Email Etiquette

April 17, 2008 – 11:47 pm

So do me a favor.  Before you send me an email, make an effort with it, please?

I recieved the following a few weeks ago:

Subject: hello

hay

u want 2 do lunch later?

~J

I almost didn’t bother to respond to him, but my conscious got the better of me.  He broke many of my email rules. So many that I considered marking it as spam for the hell of it.

  1. The subject tells me nothing about the contents of the email.
  2. It’s not obvious from the excerpt above, but it was sent from an email address that he doesn’t normally use, and thus I didn’t recognize it right away.  The signature, “J” tells me nothing.  That’s alright if I’m in a long email chain with somebody, but for an initial email?
  3. Would it kill somebody to use proper English?
  4. The number 2 is just that, a number.
  5. If you can’t spend the 10 extra seconds to type out “You”, don’t send me an email. (Could take that long on a crackberry, I’m trying to give benefit of the doubt here!)

More of email etiquette here and here.  My favorites include:

  • Don’t Use The Forward Button.  Ever.
  • Nothing is more wasteful than to reply to an e-mail by including a complete copy of the original with the words “I agree”, “Okay” or “Ditto” at the bottom.
  • Use of upper-case words is the equivalent of shouting in some one’s ear. ONLY use upper-case words when trying to make a point (such as I just did). Even at that, you should be careful with who you are exchanging messages.
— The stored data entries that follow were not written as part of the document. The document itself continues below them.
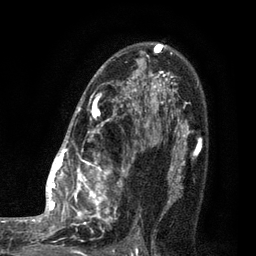
Breast MRI (dynamic contrast-enhanced), one axial slice. Position 59 of 80 along the scan axis. Cropped to one breast. Dynamic contrast-enhanced series, time point 2 of 7 at this slice position (early post-contrast). 3 T. TE 2.1 ms, TR 5 ms. 2 mm slice thickness. 256 × 256 image matrix, field of view 160 × 160 mm. Female patient.
Structures marked on this image (semi-automatically segmented with operator editing):
- enhancing-tissue mask used for the functional tumour volume (all voxels passing the contrast-enhancement thresholds inside the analysis volume; usually the tumour): bounding box [x1, y1, x2, y2] px = [35, 44, 161, 249]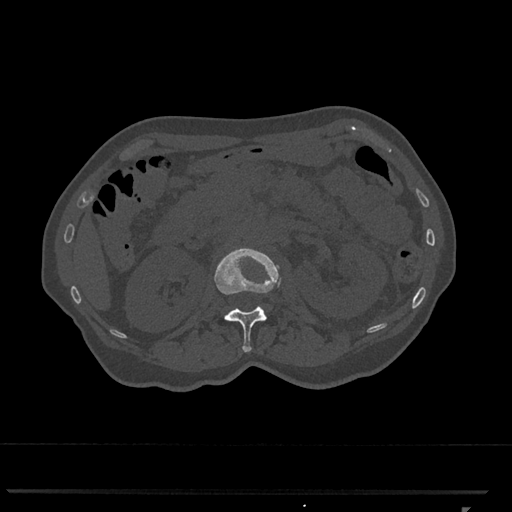
CT including the spine, one axial slice. Position 388 of 793 along the scan axis. Reconstruction kernel Br40s/3. 120 kVp. Bone window (W 1800 / L 400 HU). 0.5 mm slice thickness. 512 × 512 image matrix, field of view 380 × 380 mm. Patient: female, 62 years. Case-level facts recorded for this patient, not image findings: primary cancer: renal.
Annotated regions visible in this slice (semi-automatically segmented with operator editing):
- L1 vertebra: bounding box (x1, y1, x2, y2) in pixels: (214, 248, 281, 352)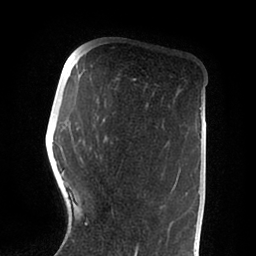
Breast MRI (dynamic contrast-enhanced), one axial slice. Slice 26 of 88 in the series (ordered by position). Cropped to one breast. Dynamic contrast-enhanced series, time point 2 of 6 at this slice position (early post-contrast). 1.5 T. TE 2 ms, TR 4.1 ms. 1.8 mm slice thickness. 256 × 256 image matrix, field of view 170 × 170 mm. Female patient.
Structures marked on this image (semi-automatically segmented with operator editing):
- enhancing-tissue mask used for the functional tumour volume (all voxels passing the contrast-enhancement thresholds inside the analysis volume; usually the tumour): bounding box <55,170,187,255> (left, top, right, bottom; pixels)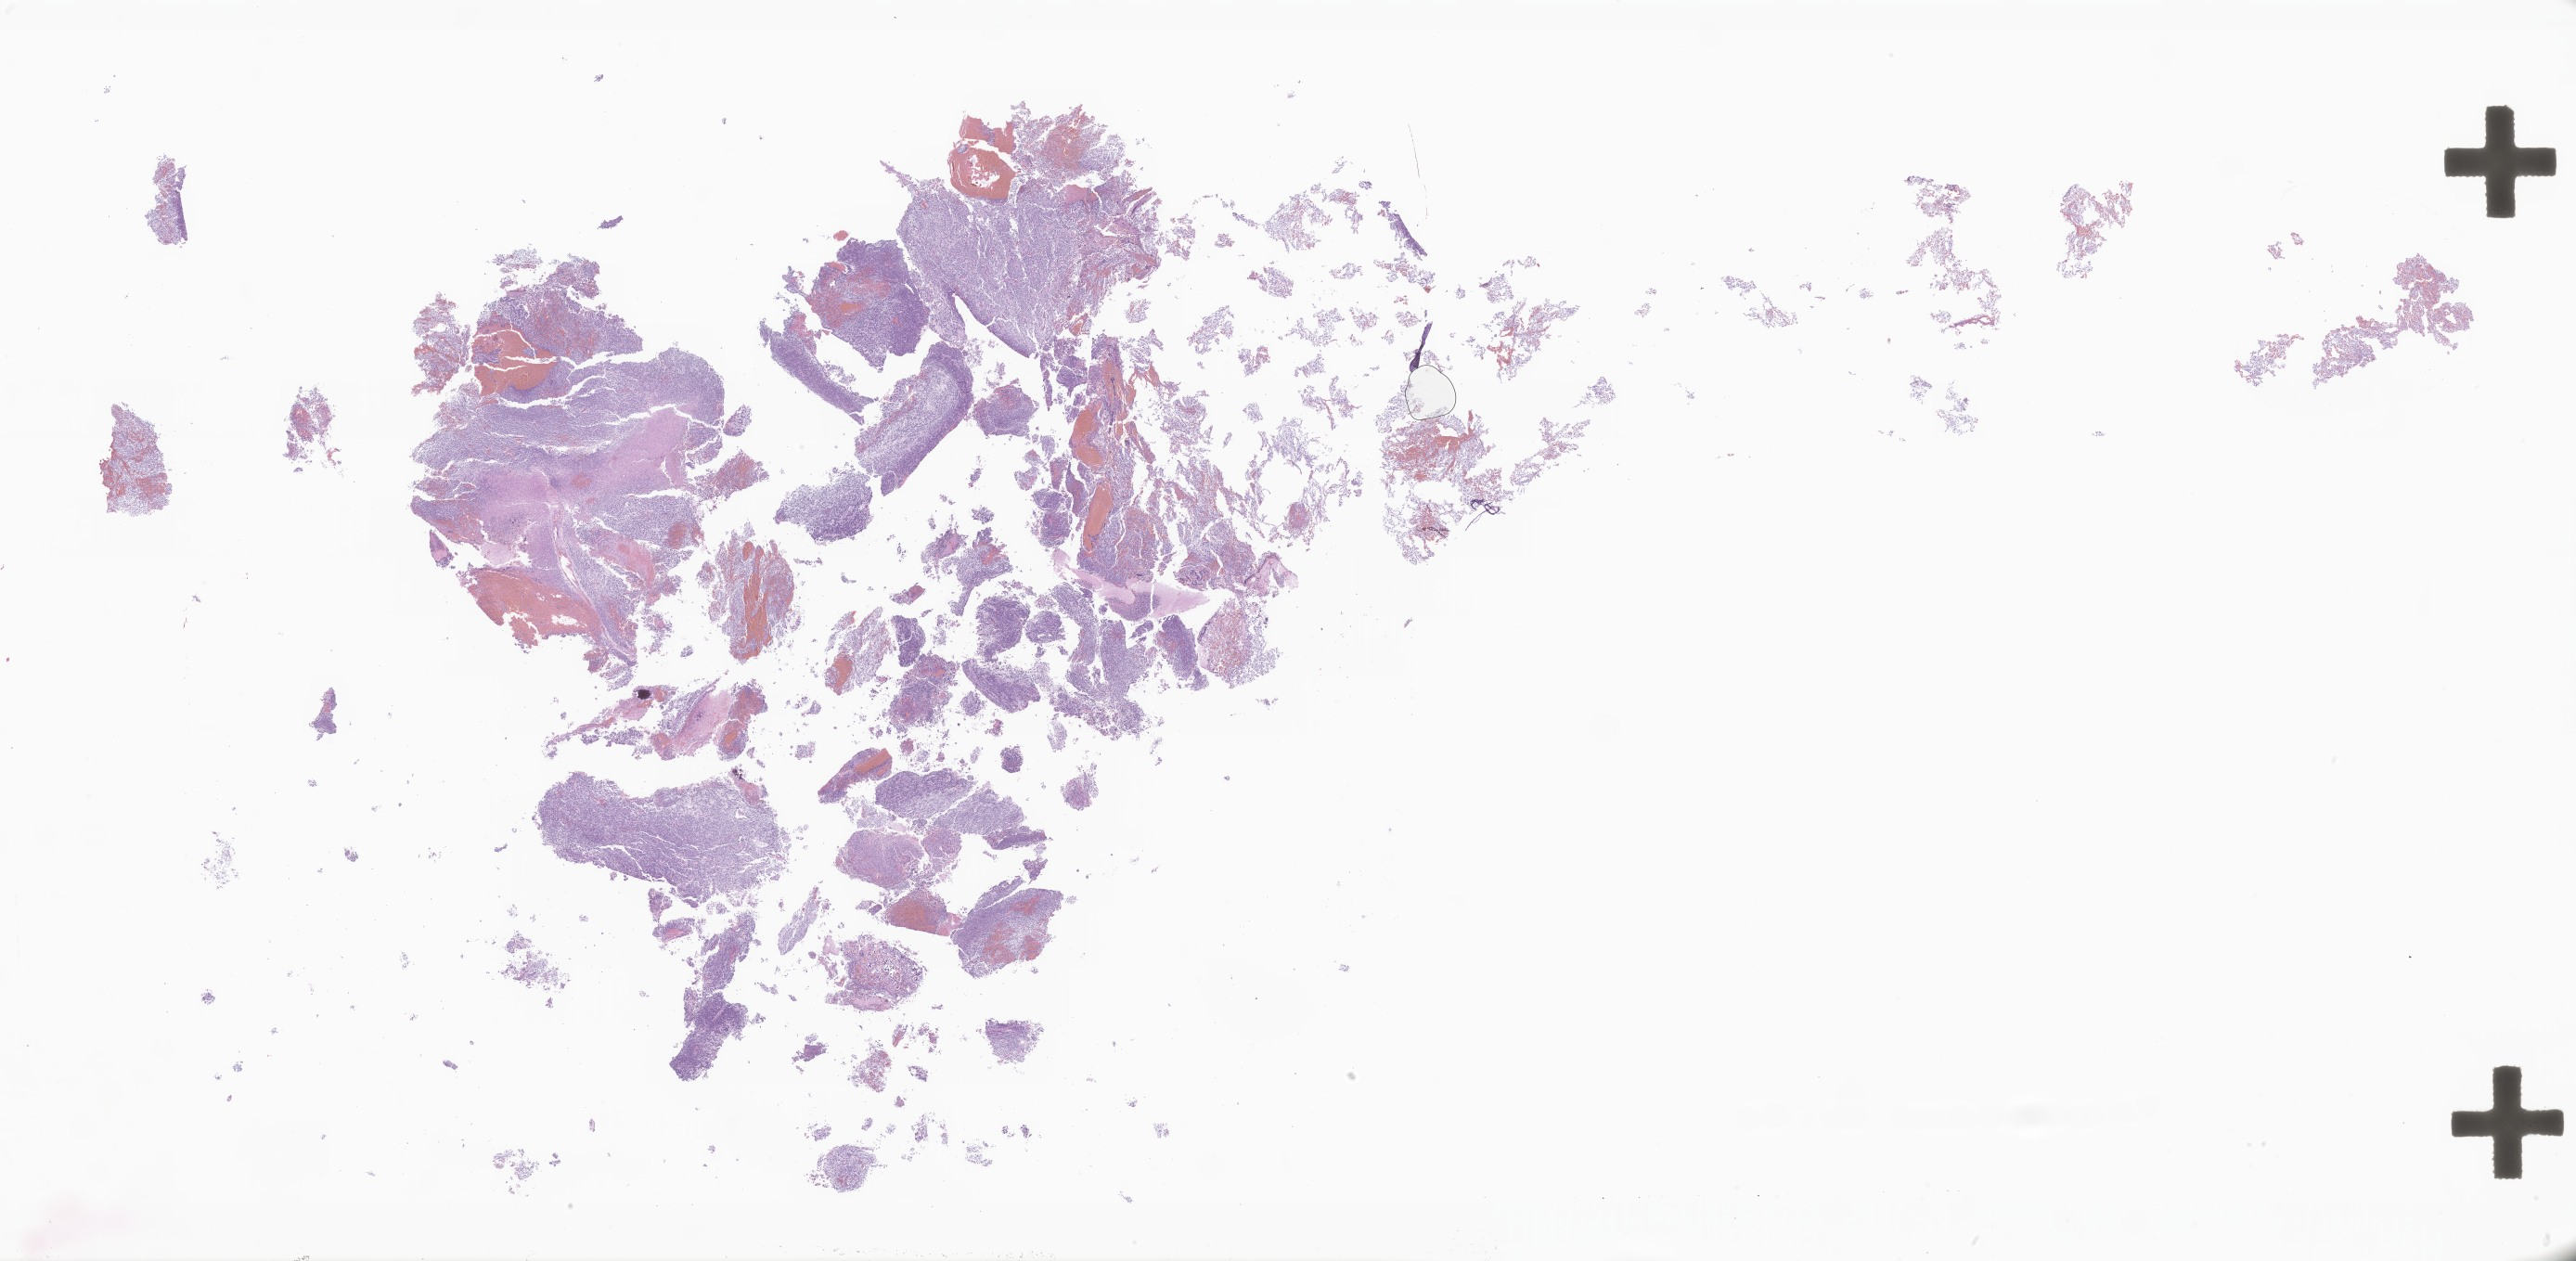
Hematoxylin and eosin (H&E) whole-slide image of tumor tissue from the brain, whole scanned area (about 46.8 x 22.9 mm) shown as a low-resolution overview. FFPE section. Patient female; age 116 months (9 years 8 months).
Recorded diagnosis: Neoplasm, malignant.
I’ll be the first to admit, I’m guilty of many of these.  Heck, today, I was guilty of many of these.  But what’s that line from Family Guy….?

“You know what grinds my gears?”

Bad email etiquette is the answer of the day.

Note: I did reply to him, I did have lunch with him, and I failed to mention the anguish that his note caused.  Maybe he’ll read this.

  1. One Response to “Email Etiquette”

  2. I would like to say the forward button is not a “never” button. Sometimes you get an important piece of information that needs to be forwarded on. It shouldn’t be FW: FW: FW: FW: re: FW: re:… but you just wait. I will find a situation.